Isso é importante, pai, presta atenção!” Acompanho de perto suas recordações. Lembro
daquele dia como se fosse hoje. “Eu ficava olhando os guarda-chuvas, me
perguntando porquê as pessoas precisavam deles se a chuva estava tão fraquinha.
De repente apareceu um monstro verde, com dentões e garras. Ele olhou pra mim e
disse ‘menina bonita, você sabe onde fica a rua Júpiter?’ Soltei da sua mão,
sorri e apontei pro céu. Ele sorriu de volta e disse alguma coisa que não ouvi,
porque você me puxou violentamente para dentro daquele mar de gente parada
ouvindo as sirenes de ambulância.”
Ela se levanta subitamente e
corre pro banheiro. Deixa a porta entreaberta e posso ouvir a urina batendo na água.
A chuva volta forte. Aperta a descarga e abre a porta com o pé só pra não me
perder de vista. Me olha, gira a torneira e deixa a água cair sobre as mãos. “Minha
filha, foi naquele dia que o Seu Henrique, zelador do prédio, recém viúvo, pai
de duas meninas, cometeu suicídio. Você se lembra?” Apaga a luz e vem se deitar
do meu lado. “Ele estava conversando com você, fazendo aquela brincadeira que
você adorava de adivinhar o que tinha na mão. Era só uma moedinha. Você pegou e
ficou olhando pela janela.
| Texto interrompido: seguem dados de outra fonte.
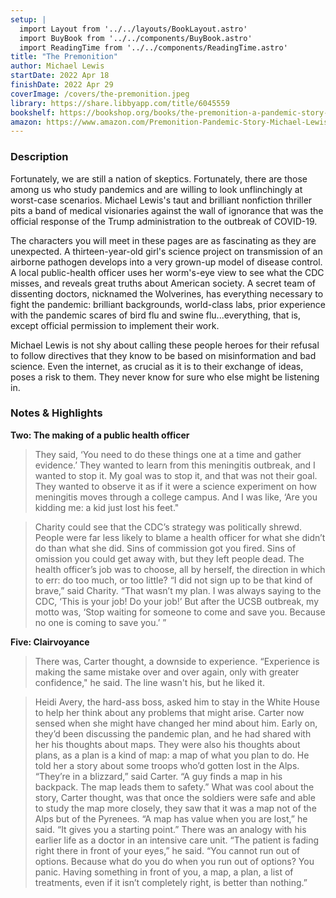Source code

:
 ```yaml
---
setup: |
  import Layout from '../../layouts/BookLayout.astro'
  import BuyBook from '../../components/BuyBook.astro'
  import ReadingTime from '../../components/ReadingTime.astro'
title: "The Premonition"
author: Michael Lewis
startDate: 2022 Apr 18
finishDate: 2022 Apr 29
coverImage: /covers/the-premonition.jpeg
library: https://share.libbyapp.com/title/6045559
bookshelf: https://bookshop.org/books/the-premonition-a-pandemic-story-9781713631897/9780393881554
amazon: https://www.amazon.com/Premonition-Pandemic-Story-Michael-Lewis/dp/0393881555
---
```

### Description
Fortunately, we are still a nation of skeptics. Fortunately, there are those among us who study pandemics and are willing to look unflinchingly at worst-case scenarios. Michael Lewis's taut and brilliant nonfiction thriller pits a band of medical visionaries against the wall of ignorance that was the official response of the Trump administration to the outbreak of COVID-19.

The characters you will meet in these pages are as fascinating as they are unexpected. A thirteen-year-old girl's science project on transmission of an airborne pathogen develops into a very grown-up model of disease control. A local public-health officer uses her worm's-eye view to see what the CDC misses, and reveals great truths about American society. A secret team of dissenting doctors, nicknamed the Wolverines, has everything necessary to fight the pandemic: brilliant backgrounds, world-class labs, prior experience with the pandemic scares of bird flu and swine flu...everything, that is, except official permission to implement their work.

Michael Lewis is not shy about calling these people heroes for their refusal to follow directives that they know to be based on misinformation and bad science. Even the internet, as crucial as it is to their exchange of ideas, poses a risk to them. They never know for sure who else might be listening in.
<Fragment slot="time">
  <ReadingTime
    startDate  = {frontmatter.startDate}
    finishDate = {frontmatter.finishDate}
  />
</Fragment>
<Fragment slot="notes">
### Notes & Highlights
**Two: The making of a public health officer**
> They said, ‘You need to do these things one at a time and gather evidence.’ They wanted to learn from this meningitis outbreak, and I wanted to stop it. My goal was to stop it, and that was not their goal. They wanted to observe it as if it were a science experiment on how meningitis moves through a college campus. And I was like, ‘Are you kidding me: a kid just lost his feet."

> Charity could see that the CDC’s strategy was politically shrewd. People were far less likely to blame a health officer for what she didn’t do than what she did. Sins of commission got you fired. Sins of omission you could get away with, but they left people dead. The health officer’s job was to choose, all by herself, the direction in which to err: do too much, or too little? “I did not sign up to be that kind of brave,” said Charity. “That wasn’t my plan. I was always saying to the CDC, ‘This is your job! Do your job!’ But after the UCSB outbreak, my motto was, ‘Stop waiting for someone to come and save you. Because no one is coming to save you.’ ”

**Five: Clairvoyance**
> There was, Carter thought, a downside to experience. “Experience is making the same mistake over and over again, only with greater confidence," he said. The line wasn't his, but he liked it.

> Heidi Avery, the hard-ass boss, asked him to stay in the White House to help her think about any problems that might arise. Carter now sensed when she might have changed her mind about him. Early on, they’d been discussing the pandemic plan, and he had shared with her his thoughts about maps. They were also his thoughts about plans, as a plan is a kind of map: a map of what you plan to do. He told her a story about some troops who’d gotten lost in the Alps. “They’re in a blizzard,” said Carter. “A guy finds a map in his backpack. The map leads them to safety.” What was cool about the story, Carter thought, was that once the soldiers were safe and able to study the map more closely, they saw that it was a map not of the Alps but of the Pyrenees. “A map has value when you are lost,” he said. “It gives you a starting point.” There was an analogy with his earlier life as a doctor in an intensive care unit. “The patient is fading right there in front of your eyes,” he said. “You cannot run out of options. Because what do you do when you run out of options? You panic. Having something in front of you, a map, a plan, a list of treatments, even if it isn’t completely right, is better than nothing.”
</Fragment>
<Fragment slot="buy">
  <BuyBook
    library   = {frontmatter.library}
    bookshelf = {frontmatter.bookshelf}
    amazon    = {frontmatter.amazon}
  />
</Fragment>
Então, ele abriu a janela ao lado, subiu na cadeira –
era um sujeito de menos de um metro e meio, tinha uma cara muito engraçada,
deixava aquele bigodinho sujo, lembra?” Ela acomoda o rosto preguiçosamente no
meu travesseiro. “Aí, ele mergulhou no ar, né? E paft.” Sobe em mim uma emoção em
forma de arrepio. “Essas coisas são muito tristes, minha filha. Não vale a pena
ficar relembrando...” Ela levanta o rosto amassado do travesseiro e me olha com
ternura: “Tá pai, mas você não se lembra do crocodilo de plástico?”